Research shows that making the sale still depends primarily on the chemistry between the salesperson and the customer, and not necessarily on features or benefits, Jackson continues. This holds true for cross-selling and with in-house sales teams.
Says Jackson, “Technology is important, but research still shows that the real secret to cross-selling is to develop the relationship between the people who do business together.” Melissa Sepos is the former managing editor of Catalog Success magazine. You can reach her via e-mail: firstname.lastname@example.org.
Tips for Selecting a CRM solution
Once you’re ready to buy a customer relationship management (CRM) system to help with cross-sell and upsell efforts, you have myriad selection options.
Many companies are concerned about their legacy systems. Catalogers, especially those with older retail or catalog management systems, find it hard to incorporate their data into these new solutions and to integrate all of the systems together.
“The main problem is that old computer systems store customer data in different places,” says Kathryn Jackson of Response Design, a call center consulting firm. “And in most big companies the data often are controlled by different departments, such as marketing and finance. The departments rarely make it a priority to redesign their databases to make the call centers work smoothly.”
For others, the deciding factor is the proposed CRM system’s capability. Most solutions lack the depth of functionality to replace catalog management systems. So catalogers must find ones that can run alongside their existing systems, says Doug Way, principal of Kurt Salmon Associates, a global management consulting firm.

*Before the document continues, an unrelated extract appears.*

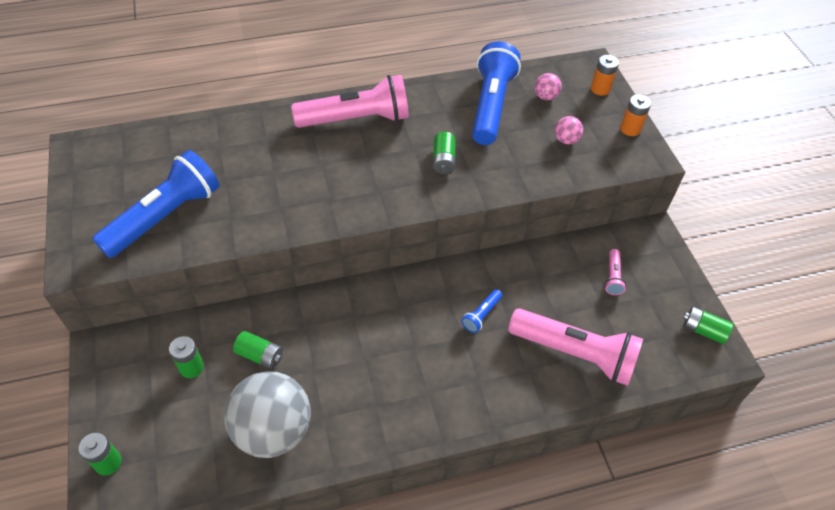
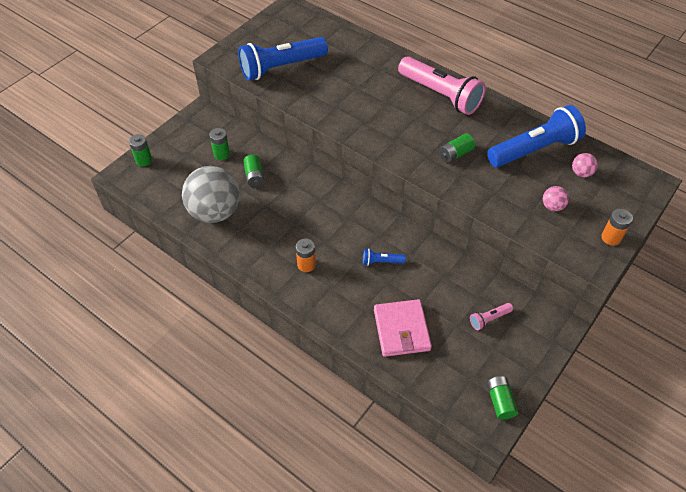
camera: 55 degrees right, 0 degrees up
(165, 216) = (281, 67): blue flashlight -> blue flashlight turned 150 degrees clockwise
(575, 354) = (401, 330): pink flashlight -> pink wallet
(600, 89) = (630, 199): orange battery -> orange battery (306, 265)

Most solutions have a lot of overlap, and none are an exact fit. Your decision should be based on your budget and the functions you need the system to perform.

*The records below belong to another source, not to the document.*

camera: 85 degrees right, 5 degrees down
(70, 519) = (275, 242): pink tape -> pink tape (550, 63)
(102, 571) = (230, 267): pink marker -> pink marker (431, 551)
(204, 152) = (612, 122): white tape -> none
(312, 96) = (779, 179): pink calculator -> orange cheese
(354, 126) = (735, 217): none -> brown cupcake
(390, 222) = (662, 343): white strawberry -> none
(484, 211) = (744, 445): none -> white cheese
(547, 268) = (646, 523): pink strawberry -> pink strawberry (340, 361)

Following are some more tips:
1. Investigate what functionality is offered by your existing catalog mail order system package. Perhaps you already have some of the functionality you seek, but you aren’t using it because of your reps’ skill levels or their current workflow procedures.

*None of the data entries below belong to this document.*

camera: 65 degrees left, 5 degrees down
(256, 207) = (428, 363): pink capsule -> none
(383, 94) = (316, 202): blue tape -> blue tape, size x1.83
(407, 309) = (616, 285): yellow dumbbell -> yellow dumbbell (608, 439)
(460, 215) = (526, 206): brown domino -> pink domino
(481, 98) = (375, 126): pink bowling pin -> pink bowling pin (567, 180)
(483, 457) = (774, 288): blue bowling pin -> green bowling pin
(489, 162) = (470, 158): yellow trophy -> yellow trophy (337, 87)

2. Some CRM systems may accommodate cross-sell better for sporting goods and fashion merchants, while many were designed specifically for apparel retailers. Make sure the system you’re considering matches your catalog’s specific needs.
3. Calculate how a new system may affect customer call length compared to your existing system. Is the trade-off worth it? Most of the time, it makes sense to try to add on a sale. For another 20 to 40 seconds of calling time per call, it’s likely to be worth the effort.
4. If you want to focus on what the customer is buying rather than cross-sell/upsell call center systems, take a look at CRM analytics products.
5. When software vendors visit your site for demonstrations, be sure you control the mouse. Look for a system that’s intuitive and easy for call center reps to quickly understand and master.